I can recommend to anyone that you go to your local library and get a copy of  “One The Road”.  After a few paragraphs you will quickly know if you will enjoy the book or hate it.
Howl on the other hand is a much more challenging read because it is a tortured tale with some “obscene” passages that speak to gay love.  In the introduction to “Howl” William Carlos Williams wrote:
“Poets are damned but they are not blind, they see with the eyes of angels.  This poet sees through and all around the horrors he partakes of in the very intimate details of his poem.  He avoids nothing but experiences it to the hilt.” 
“Hold back the edges of your gowns, Ladies, we are going through Hell.”
The first and last lines of Howl will give you a view of Ginsberg’s hell:
“I saw the best minds of my generation destroyed by madness, starving, hysterical naked”
“with the absolute heart of the poem of life butchered out of their bodies good to eat a thousand years”
Howl is clearly not for someone who is not prepared for a trip thorough hell.

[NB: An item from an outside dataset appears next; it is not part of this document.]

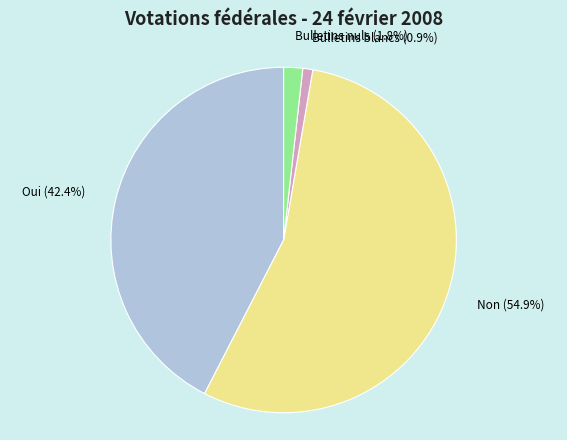

To the nearest percent, what percentage of the pie is Non?

55%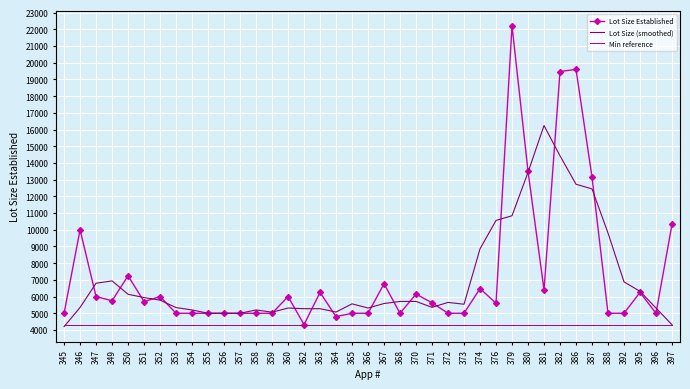

What is the average value of the Min reference series?

4320.0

The other thing about Howl is that it is considered by many to be obscene.  Copies of the book were seized by US Customs when they arrived from England.  The American publisher was arrested and charged with disseminating obscene literature.  The courts however ruled that it was not obscene because it had “redeeming social significance”  Howl is still banned from public libraries in some parts of the US.
The only words I consider obscene are those which direct hateful thoughts, or encourage hateful actions, towards another person.  For me war is a more obscene word then F—.
1. Can you think of a phrase in any book that just jumped off the pages and give you that “oh wow” moment.
2. What is your definition of an obscene word?
3. Should any books be banned from public libraries?